Testo da leggere:
TROMPERIE – INGANNO – Film di Arnaud Deplechin. Con Denis Podalydès, Léa Seydoux, Emanuelle Devos, Anouk Grinberg, Rebecca Marder, Madalina Constantin, Miglen Mirtchev, Saadia Bentaïeb, André Oumansky, Francia 2021. Fotografia di Yorich Le Saux, musiche di Julie Peyr.
Mi dispiace molto di non aver letto il libro di Philip Roth da cui è tratto, perché avrei voluto rendermi conto di come fosse stata la sua trasposizione filmica. “Tromperie – Inganno” ha un impianto decisamente teatrale ed è una sorta di kammerspiel. È organizzato in undici capitoli più un epilogo, tutte scene a due ambientate prevalentemente nello studio dello scrittore, di cui la presenza è costante: lui e un’altra o, in un paio di casi brevi, lui e un altro.
Da molti anni Arnaud Deplechin voleva trarre un lugometraggio da questo romanzo uscito nel 1990: del resto l’inganno è quello che accettiamo di vivere, più o meno consapevolmente, ogni volta che ci accingiamo a leggere un libro o a vedere un film.

[Estratto del dataset]
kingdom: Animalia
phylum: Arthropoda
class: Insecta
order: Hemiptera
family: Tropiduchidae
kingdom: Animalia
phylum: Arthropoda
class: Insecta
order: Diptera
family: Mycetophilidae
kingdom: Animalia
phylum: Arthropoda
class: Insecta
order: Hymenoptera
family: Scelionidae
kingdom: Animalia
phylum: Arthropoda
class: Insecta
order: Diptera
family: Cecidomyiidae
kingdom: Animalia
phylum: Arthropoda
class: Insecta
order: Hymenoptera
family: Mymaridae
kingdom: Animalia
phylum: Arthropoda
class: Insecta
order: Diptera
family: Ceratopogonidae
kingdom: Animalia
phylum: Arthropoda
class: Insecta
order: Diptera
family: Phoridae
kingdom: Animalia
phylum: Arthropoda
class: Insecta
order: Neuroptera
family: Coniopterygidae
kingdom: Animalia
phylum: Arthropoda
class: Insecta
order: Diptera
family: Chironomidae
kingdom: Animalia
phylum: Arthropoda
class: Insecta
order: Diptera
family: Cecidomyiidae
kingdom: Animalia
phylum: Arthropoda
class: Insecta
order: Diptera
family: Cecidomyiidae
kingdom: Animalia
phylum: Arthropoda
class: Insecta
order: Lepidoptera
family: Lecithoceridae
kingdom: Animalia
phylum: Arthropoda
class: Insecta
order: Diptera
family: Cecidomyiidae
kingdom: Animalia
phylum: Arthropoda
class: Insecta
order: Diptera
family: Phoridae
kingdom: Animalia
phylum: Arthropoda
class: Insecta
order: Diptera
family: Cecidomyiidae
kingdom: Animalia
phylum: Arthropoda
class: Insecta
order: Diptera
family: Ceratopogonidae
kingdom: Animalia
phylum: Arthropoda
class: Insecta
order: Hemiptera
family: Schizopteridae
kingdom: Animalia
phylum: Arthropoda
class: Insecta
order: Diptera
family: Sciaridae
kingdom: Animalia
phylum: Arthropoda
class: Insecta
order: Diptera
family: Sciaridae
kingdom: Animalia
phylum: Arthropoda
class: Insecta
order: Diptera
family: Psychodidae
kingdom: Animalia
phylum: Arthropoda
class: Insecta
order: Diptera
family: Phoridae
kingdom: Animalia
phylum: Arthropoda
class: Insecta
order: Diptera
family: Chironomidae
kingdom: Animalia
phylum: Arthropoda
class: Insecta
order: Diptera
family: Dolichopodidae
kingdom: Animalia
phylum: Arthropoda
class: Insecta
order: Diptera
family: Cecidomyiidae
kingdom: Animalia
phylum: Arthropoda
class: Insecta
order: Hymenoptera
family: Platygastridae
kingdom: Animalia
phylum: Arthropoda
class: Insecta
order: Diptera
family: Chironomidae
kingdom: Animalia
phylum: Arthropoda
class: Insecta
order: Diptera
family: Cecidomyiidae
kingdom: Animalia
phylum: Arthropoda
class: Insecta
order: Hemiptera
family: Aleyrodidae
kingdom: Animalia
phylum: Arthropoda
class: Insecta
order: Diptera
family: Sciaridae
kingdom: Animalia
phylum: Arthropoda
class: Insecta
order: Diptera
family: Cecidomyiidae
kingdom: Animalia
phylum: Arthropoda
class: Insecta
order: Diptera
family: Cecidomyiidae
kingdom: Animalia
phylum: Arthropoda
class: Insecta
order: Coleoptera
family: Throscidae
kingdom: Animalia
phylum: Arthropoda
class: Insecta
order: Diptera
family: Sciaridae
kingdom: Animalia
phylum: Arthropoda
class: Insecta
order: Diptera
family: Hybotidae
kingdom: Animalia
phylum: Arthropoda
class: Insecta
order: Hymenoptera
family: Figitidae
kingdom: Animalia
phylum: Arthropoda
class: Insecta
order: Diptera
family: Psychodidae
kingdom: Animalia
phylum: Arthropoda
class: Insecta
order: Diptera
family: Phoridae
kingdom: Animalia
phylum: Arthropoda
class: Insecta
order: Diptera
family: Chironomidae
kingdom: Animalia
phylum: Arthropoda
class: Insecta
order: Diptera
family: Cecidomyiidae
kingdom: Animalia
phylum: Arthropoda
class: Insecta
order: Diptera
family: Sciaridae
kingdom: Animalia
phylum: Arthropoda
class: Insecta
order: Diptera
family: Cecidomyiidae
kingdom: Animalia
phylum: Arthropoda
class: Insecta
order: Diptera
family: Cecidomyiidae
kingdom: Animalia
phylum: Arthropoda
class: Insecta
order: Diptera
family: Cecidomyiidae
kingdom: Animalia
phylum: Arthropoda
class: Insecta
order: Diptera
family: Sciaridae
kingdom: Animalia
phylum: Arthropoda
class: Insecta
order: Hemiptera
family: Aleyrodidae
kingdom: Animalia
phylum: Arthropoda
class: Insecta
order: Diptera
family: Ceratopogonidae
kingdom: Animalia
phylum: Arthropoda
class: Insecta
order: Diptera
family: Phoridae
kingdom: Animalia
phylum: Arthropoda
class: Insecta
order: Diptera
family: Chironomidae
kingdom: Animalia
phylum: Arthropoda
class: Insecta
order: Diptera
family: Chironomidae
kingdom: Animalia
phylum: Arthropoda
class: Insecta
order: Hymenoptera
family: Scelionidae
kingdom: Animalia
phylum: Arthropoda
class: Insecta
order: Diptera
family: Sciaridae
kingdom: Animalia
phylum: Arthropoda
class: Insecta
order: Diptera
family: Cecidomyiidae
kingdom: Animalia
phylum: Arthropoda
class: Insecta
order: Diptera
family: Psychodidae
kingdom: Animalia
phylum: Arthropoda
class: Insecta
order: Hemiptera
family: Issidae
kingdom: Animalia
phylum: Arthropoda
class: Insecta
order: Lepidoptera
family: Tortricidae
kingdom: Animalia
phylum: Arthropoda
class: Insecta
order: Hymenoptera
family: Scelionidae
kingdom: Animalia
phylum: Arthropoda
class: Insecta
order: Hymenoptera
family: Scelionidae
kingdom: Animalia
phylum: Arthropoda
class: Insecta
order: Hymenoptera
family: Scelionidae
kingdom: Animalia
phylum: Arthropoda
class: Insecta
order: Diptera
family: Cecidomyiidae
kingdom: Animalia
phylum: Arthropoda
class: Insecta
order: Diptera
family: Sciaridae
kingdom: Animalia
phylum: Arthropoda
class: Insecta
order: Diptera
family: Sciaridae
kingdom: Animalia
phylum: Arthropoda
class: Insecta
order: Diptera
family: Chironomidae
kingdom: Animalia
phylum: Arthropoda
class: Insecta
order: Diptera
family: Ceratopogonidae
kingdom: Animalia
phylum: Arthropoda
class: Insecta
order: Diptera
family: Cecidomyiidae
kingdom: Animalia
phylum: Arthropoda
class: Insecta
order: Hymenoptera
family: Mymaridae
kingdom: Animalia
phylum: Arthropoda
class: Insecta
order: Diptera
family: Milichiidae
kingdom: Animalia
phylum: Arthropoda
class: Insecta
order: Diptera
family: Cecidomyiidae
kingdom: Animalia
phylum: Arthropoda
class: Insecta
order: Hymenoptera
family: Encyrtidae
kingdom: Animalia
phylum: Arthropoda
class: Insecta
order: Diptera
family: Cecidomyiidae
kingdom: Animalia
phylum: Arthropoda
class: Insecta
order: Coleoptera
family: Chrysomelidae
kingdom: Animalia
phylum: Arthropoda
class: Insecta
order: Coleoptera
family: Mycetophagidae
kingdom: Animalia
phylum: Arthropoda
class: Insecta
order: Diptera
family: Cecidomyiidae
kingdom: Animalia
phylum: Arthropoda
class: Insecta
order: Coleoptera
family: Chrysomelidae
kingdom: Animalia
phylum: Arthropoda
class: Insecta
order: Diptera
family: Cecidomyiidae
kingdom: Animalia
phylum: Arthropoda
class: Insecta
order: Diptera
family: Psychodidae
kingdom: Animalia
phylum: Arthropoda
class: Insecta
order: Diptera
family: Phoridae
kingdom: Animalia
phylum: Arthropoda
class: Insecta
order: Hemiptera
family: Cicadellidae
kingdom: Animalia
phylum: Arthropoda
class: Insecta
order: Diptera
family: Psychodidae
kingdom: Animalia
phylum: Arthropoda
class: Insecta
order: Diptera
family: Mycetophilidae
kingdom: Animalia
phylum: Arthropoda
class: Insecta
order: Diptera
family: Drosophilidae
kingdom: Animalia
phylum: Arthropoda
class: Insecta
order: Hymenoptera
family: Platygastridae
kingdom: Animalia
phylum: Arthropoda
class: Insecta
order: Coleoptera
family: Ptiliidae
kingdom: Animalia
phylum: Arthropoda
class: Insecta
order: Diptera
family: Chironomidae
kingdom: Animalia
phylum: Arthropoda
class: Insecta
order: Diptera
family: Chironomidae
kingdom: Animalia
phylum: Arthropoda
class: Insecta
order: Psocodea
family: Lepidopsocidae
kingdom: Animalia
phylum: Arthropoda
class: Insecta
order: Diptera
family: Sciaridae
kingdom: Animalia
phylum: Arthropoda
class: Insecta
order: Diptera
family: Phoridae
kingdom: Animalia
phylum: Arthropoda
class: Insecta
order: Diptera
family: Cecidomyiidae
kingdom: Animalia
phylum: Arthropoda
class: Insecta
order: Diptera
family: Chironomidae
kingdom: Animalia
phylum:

Cosa farai:
a) Trascrivi dal testo sul film il passo che va da "TROMPERIE – INGANNO –" fino a "e un altro." compreso.
b) Elenca tutte le persone nominate nel testo sul film che non fanno parte del cast, cioè che non compaiono tra i nomi introdotti da "Con".
Il materiale non serve per svolgere le attività.

Soluzioni qui sotto:
a)
TROMPERIE – INGANNO – Film di Arnaud Deplechin. Con Denis Podalydès, Léa Seydoux, Emanuelle Devos, Anouk Grinberg, Rebecca Marder, Madalina Constantin, Miglen Mirtchev, Saadia Bentaïeb, André Oumansky, Francia 2021. Fotografia di Yorich Le Saux, musiche di Julie Peyr.
Mi dispiace molto di non aver letto il libro di Philip Roth da cui è tratto, perché avrei voluto rendermi conto di come fosse stata la sua trasposizione filmica. “Tromperie – Inganno” ha un impianto decisamente teatrale ed è una sorta di kammerspiel. È organizzato in undici capitoli più un epilogo, tutte scene a due ambientate prevalentemente nello studio dello scrittore, di cui la presenza è costante: lui e un’altra o, in un paio di casi brevi, lui e un altro.

b) Arnaud Deplechin, Yorich Le Saux, Julie Peyr, Philip Roth